Another scholar whose recent work also involves the extensive study of second generation Desis is Syracuse University’s Prema Kurien. In her new book titled “A Place at the Multicultural Table: The development of American Hinduism”, Kurien discusses how Hinduism is often either strongly rejected or passionately embraced by second generation Hindu Americans. While I think Kurien is definitely correct, a lot more Hindu Americans waver between both ends of this spectrum. I’m pretty sure their indifference or ambivalence towards Hinduism is caused by not knowing why they actually practice the religion to begin with (besides the cultural expectation).

Kurien is quoted saying, “the average Hindu immigrant is often unable to explain the “meaning” of Hinduism and its “central tenets”. I would have thought it would be the other way around, with Hindu Americans instead of Hindu immigrants. Interesting.

Kurien’s book illustrates how various Hindu American organizations-religious, cultural, and political- are attempting to answer the puzzling questions of identity outside their homeland.
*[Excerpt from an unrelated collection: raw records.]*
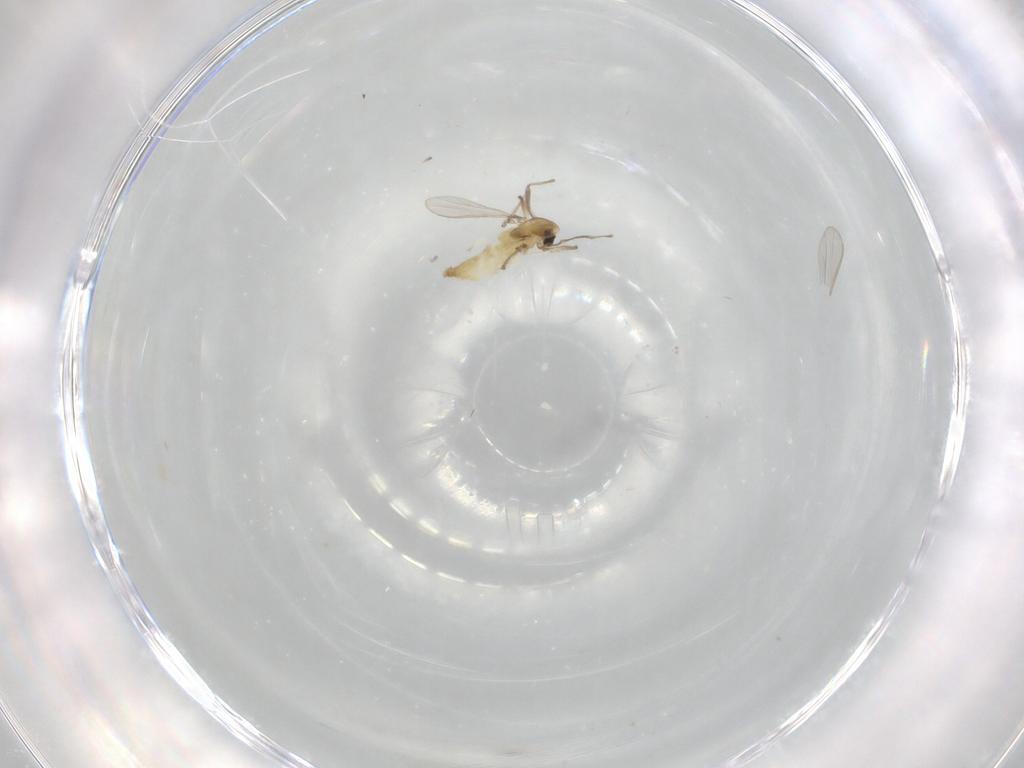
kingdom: Animalia
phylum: Arthropoda
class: Insecta
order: Diptera
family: Chironomidae
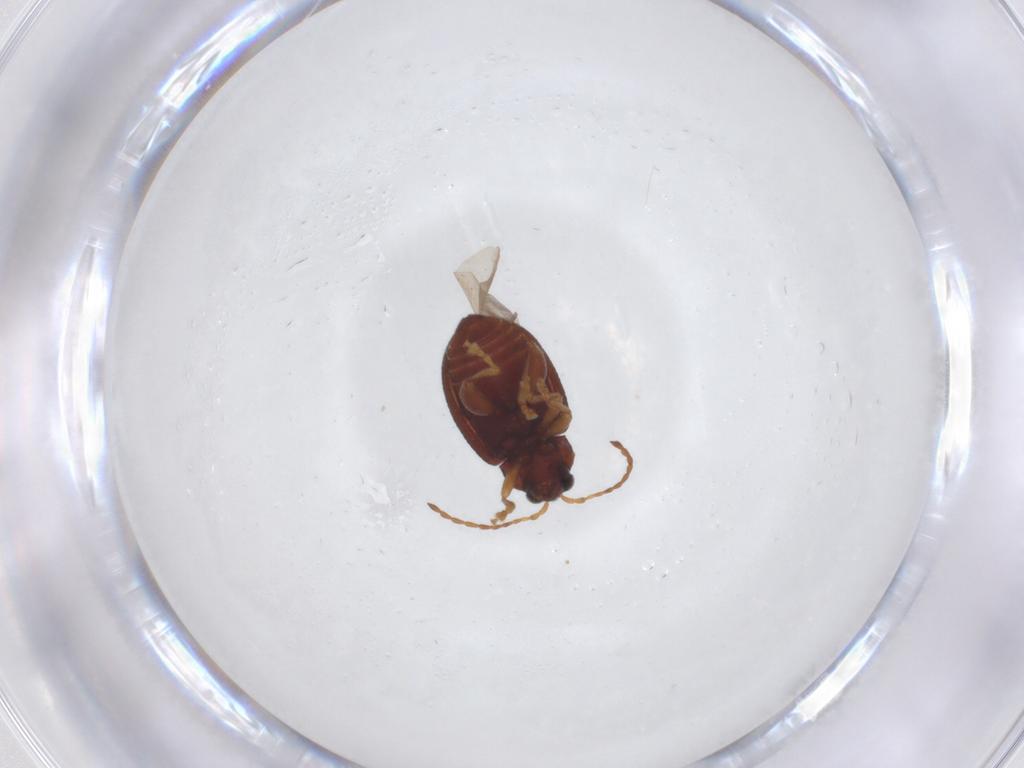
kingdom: Animalia
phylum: Arthropoda
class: Insecta
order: Coleoptera
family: Chrysomelidae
Self-described as the first in-depth look at Hinduism in the United States, the book emphasizing the importance of how social and cultural factors of the US affect the development of “American Hinduism”.

Kurien interviewed members of the HSC (Hindu Student Council) organization at various college campuses. Her findings indicate that many Hindu Americans have become very interested in exploring their cultural identity in India, especially through “social-service” non-profit organizations (such as inSPIRE).

Among these students who return to India, many say that they “know more about Hinduism and Indian culture than our cousins in India”. That’s not surprising. It’s pretty unrealistic to expect Indians who live in India to wear their culture on their sleeve. They obviously don’t feel the need to prove their “Indianness” because let’s face it- they live in India. That factor alone should be telling enough.

If you’re into the whole exploration of Desi identity, you might want to check out Sunaina Marr Maira’s book titled Desis in the House.